ついでに「ラムダ関数」に関しても触れておこう。

数学の分野だと思うが、「ラムダ計算」というものがある。関数をラムダ(λ)を使って表すやり方だ。これをプログラミングでできるようにするためには関数を変数と同等に扱える必要が出てくる。
JavaScriptでは、この特徴を持ってますよね。変数の様に、代入したり、返り値として用いたり、引数として渡せたり等々。

もう少し突っ込んで考えてみると、変数の様に扱えるとなるとコード上のいろんな場所で関数が行き来することになる。すると、実行時のその関数のスコープってどうなるの? と疑問が出てくるよね? 実行時のスコープで実行されると意図しない変数を参照しまったりで大変やりにくいこととなるのは想像に難くない。
そこで、「クロージャ」の登場。実行時ではなく、定義時のスコープで束縛してしまいましょう、となる。よって、ラムダ関数としての特徴を持つ関数は同時にクロージャでもあることが多い。
JavaScriptの関数はラムダ関数でありクロージャでもあるのだ。

ブログ記事などで関数のことをラムダ関数と言ったり、クロージャと言ったりと混乱している人もいるだろうが、結局のところ同じなのである。ただ、分かって書いている人は書き表したい特徴によって書き分けているだけなのである(分からずにテキトウに書かれていることも多々見受けられるが...)。

さらに、JavaScriptの関数はラムダ関数なので、変数に代入可能である。以下の様にね。

var func = function f() { alert(1); };
func();

ここで関数へのアクセスはfuncで可能だし、実行もfunc()で可能だ。すると関数名のfって必要なの? 必要なくない? 省略できるようにしてしまおうぜ。となるのは自然な流れだよね?

var func = function () { alert(1); };
func();

はい、匿名関数の出来上がり〜。

実際にこのような思考プロセスを辿ったかどうかは分からないが、こう考えると辻褄が合うのではなかろうか。

記事中で気になったこと

ちょい補足的なこと

今までの流れをぶったぎるような内容だけれど、実際のところFunction Statementという語句はありません。

たしかにECMAScriptの仕様上は存在しない。しかし、実装が仕様だけでなりたたないのが世の常であるw
MozillaJavaScriptにはFunctionStatementなるものが存在する存在はしないが、そう呼べるものがある。これについてはFunction Expression Statements: Days on the Moonが詳しい。

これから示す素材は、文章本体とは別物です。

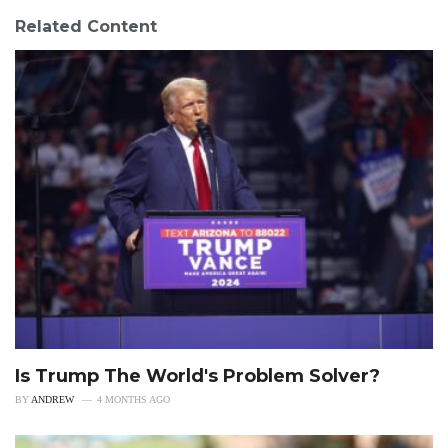
Related Content
Is Trump The World's Problem Solver?
BY
ANDREW
4 MONTHS AGO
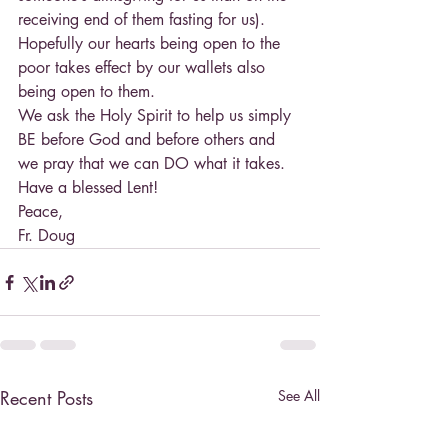
receiving end of them fasting for us). 
Hopefully our hearts being open to the 
poor takes effect by our wallets also 
being open to them.
We ask the Holy Spirit to help us simply 
BE before God and before others and 
we pray that we can DO what it takes. 
Have a blessed Lent!
Peace,
Fr. Doug
Recent Posts
See All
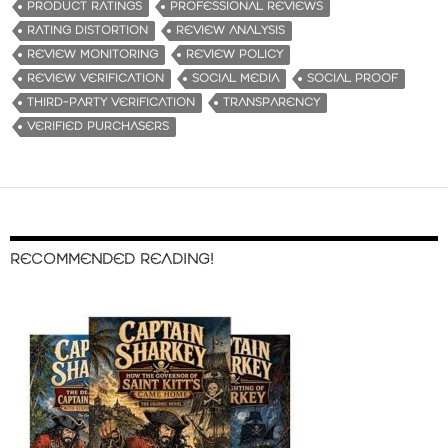
PRODUCT RATINGS
PROFESSIONAL REVIEWS
RATING DISTORTION
REVIEW ANALYSIS
REVIEW MONITORING
REVIEW POLICY
REVIEW VERIFICATION
SOCIAL MEDIA
SOCIAL PROOF
THIRD-PARTY VERIFICATION
TRANSPARENCY
VERIFIED PURCHASERS
RECOMMENDED READING!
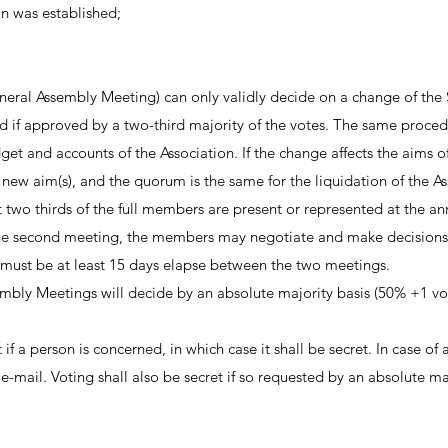
n was established;
ral Assembly Meeting) can only validly decide on a change of the Stat
 if approved by a two-third majority of the votes. The same procedu
and accounts of the Association. If the change affects the aims of t
new aim(s), and the quorum is the same for the liquidation of the As
ast two thirds of the full members are present or represented at the 
e second meeting, the members may negotiate and make decisions
must be at least 15 days elapse between the two meetings.
bly Meetings will decide by an absolute majority basis (50% +1 vote
if a person is concerned, in which case it shall be secret. In case of
by e-mail. Voting shall also be secret if so requested by an absolute 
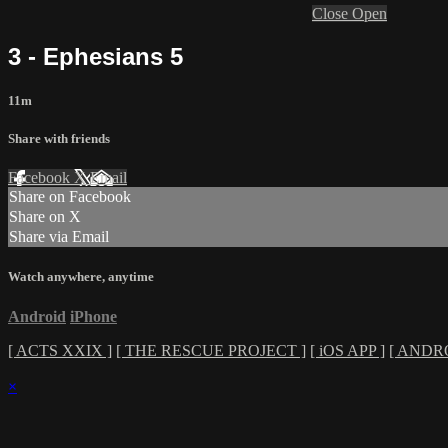
Close
Open
3 - Ephesians 5
11m
Share with friends
Facebook
X
Email
Share on Facebook
Share on X
Share via Email
Watch anywhere, anytime
Android
iPhone
[ ACTS XXIX ]
[ THE RESCUE PROJECT ]
[ iOS APP ]
[ ANDRO
×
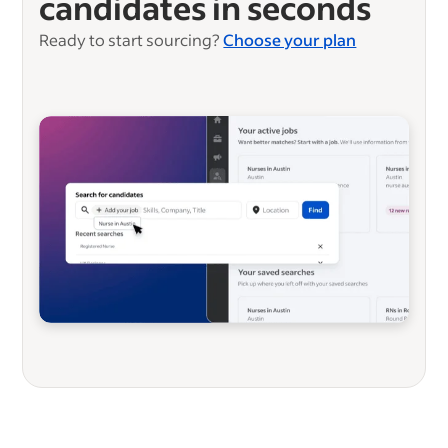
candidates in seconds
Ready to start sourcing?
Choose your plan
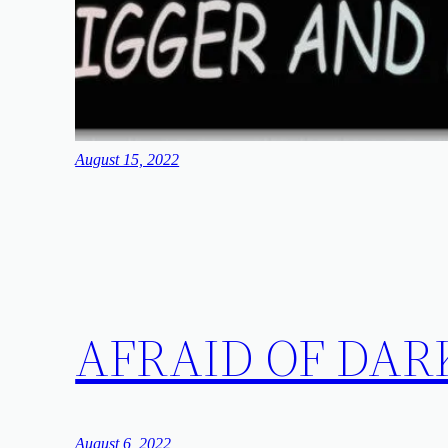
August 15, 2022
AFRAID OF DAR
August 6, 2022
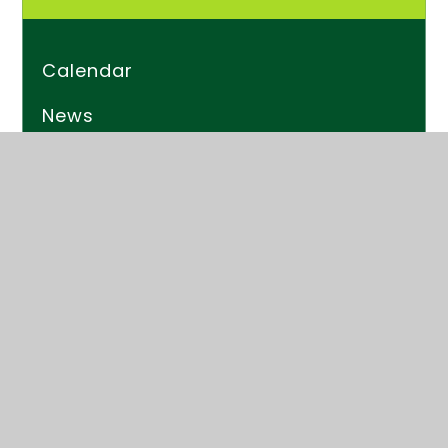
Calendar
News
Newsletters
Kender Times
© 2026 Kender Primary School
Website design by
Juniper Websites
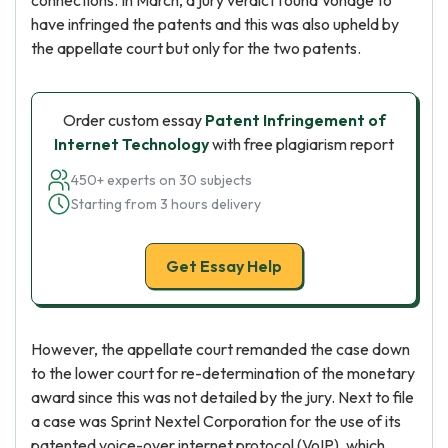
connections. In March, a jury verdict found Vonage to
have infringed the patents and this was also upheld by
the appellate court but only for the two patents.
Order custom essay
Patent Infringement of
Internet Technology
with free plagiarism report
450+ experts on 30 subjects
Starting from 3 hours delivery
Get Essay Help
However, the appellate court remanded the case down
to the lower court for re-determination of the monetary
award since this was not detailed by the jury. Next to file
a case was Sprint Nextel Corporation for the use of its
patented voice-over internet protocol (VoIP), which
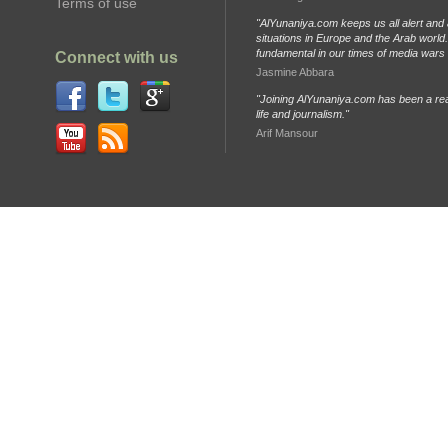
Terms of use
"AlYunaniya.com keeps us all alert and 
situations in Europe and the Arab world. 
fundamental in our times of media wars
Connect with us
Jasmine Abbara
"Joining AlYunaniya.com has been a rea
life and journalism."
Arif Mansour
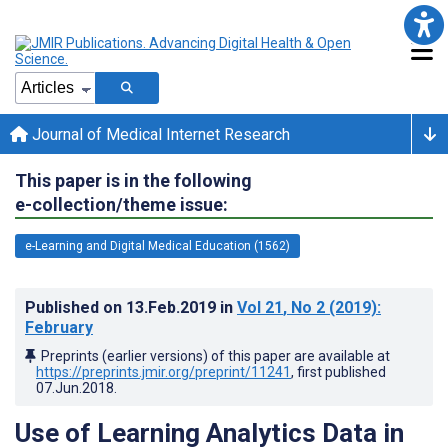
Journal of Medical Internet Research
This paper is in the following
e-collection/theme issue:
e-Learning and Digital Medical Education (1562)
Published on
13.Feb.2019
in
Vol 21
, No 2
(2019)
:
February
Preprints (earlier versions) of this paper are available at
https://preprints.jmir.org/preprint/11241
, first published
07.Jun.2018
.
Use of Learning Analytics Data in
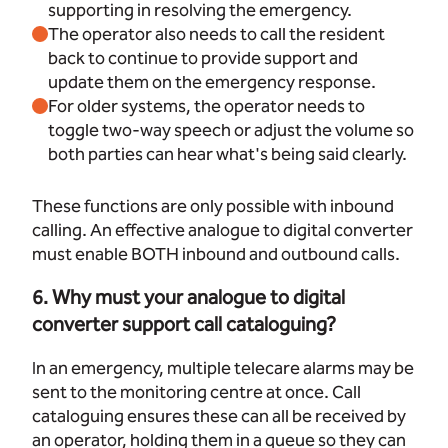
supporting in resolving the emergency.
The operator also needs to call the resident
back to continue to provide support and
update them on the emergency response.
For older systems, the operator needs to
toggle two-way speech or adjust the volume so
both parties can hear what's being said clearly.
These functions are only possible with inbound
calling. An effective analogue to digital converter
must enable BOTH inbound and outbound calls.
6. Why must your analogue to digital
converter support call cataloguing?
In an emergency, multiple telecare alarms may be
sent to the monitoring centre at once. Call
cataloguing ensures these can all be received by
an operator, holding them in a queue so they can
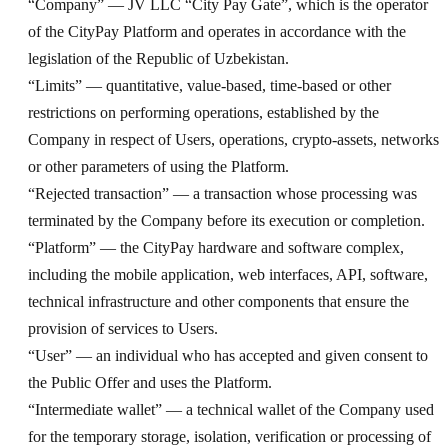
“Company” — JV LLC “City Pay Gate”, which is the operator
of the CityPay Platform and operates in accordance with the
legislation of the Republic of Uzbekistan.
“Limits” — quantitative, value-based, time-based or other
restrictions on performing operations, established by the
Company in respect of Users, operations, crypto-assets, networks
or other parameters of using the Platform.
“Rejected transaction” — a transaction whose processing was
terminated by the Company before its execution or completion.
“Platform” — the CityPay hardware and software complex,
including the mobile application, web interfaces, API, software,
technical infrastructure and other components that ensure the
provision of services to Users.
“User” — an individual who has accepted and given consent to
the Public Offer and uses the Platform.
“Intermediate wallet” — a technical wallet of the Company used
for the temporary storage, isolation, verification or processing of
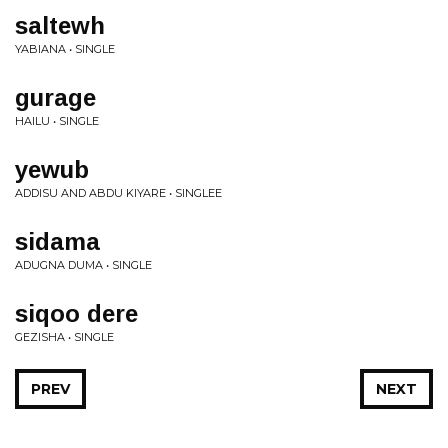
saltewh
YABIANA • SINGLE
gurage
HAILU • SINGLE
yewub
ADDISU AND ABDU KIYARE • SINGLEE
sidama
ADUGNA DUMA • SINGLE
siqoo dere
GEZISHA • SINGLE
PREV
NEXT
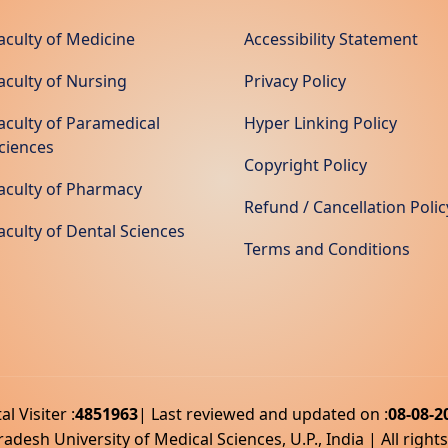
aculty of Medicine
Accessibility Statement
aculty of Nursing
Privacy Policy
aculty of Paramedical
Hyper Linking Policy
ciences
Copyright Policy
aculty of Pharmacy
Refund / Cancellation Polic
aculty of Dental Sciences
Terms and Conditions
al Visiter :
4851963
| Last reviewed and updated on :
08-08-2
adesh University of Medical Sciences, U.P., India | All right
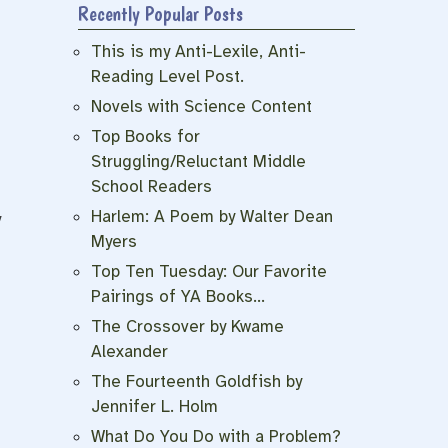
Recently Popular Posts
This is my Anti-Lexile, Anti-
Reading Level Post.
Novels with Science Content
Top Books for
Struggling/Reluctant Middle
School Readers
f
Harlem: A Poem by Walter Dean
y
Myers
Top Ten Tuesday: Our Favorite
Pairings of YA Books…
The Crossover by Kwame
Alexander
The Fourteenth Goldfish by
Jennifer L. Holm
What Do You Do with a Problem?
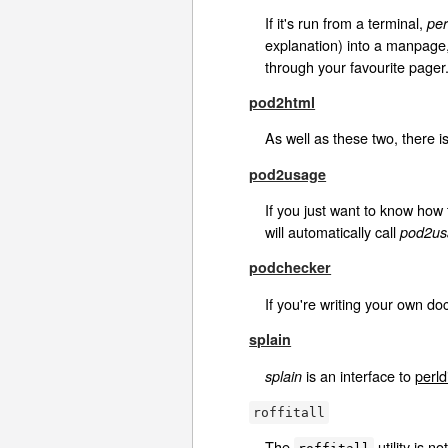
If it's run from a terminal,
per
explanation) into a manpage
through your favourite pager
pod2html
As well as these two, there i
pod2usage
If you just want to know how 
will automatically call
pod2us
podchecker
If you're writing your own d
splain
is an interface to
perld
splain
roffitall
The
utility is n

実装依存だし、挙動もエンジンによってまちまちなので言及なしで構わないけど、一応補足として。

最後に

即時関数は個人的にはバッドノウハウだと思っている。JavaScriptにはブロックスコープのないため、苦肉の策といった印象を持っていたりする。まあ便利なので良く使わせてもらっているが。
次期ECMAScriptではブロックスコープを形成するletが盛り込まれるはずなので、使用頻度は少なくなっていくのかなぁとか思っていたり。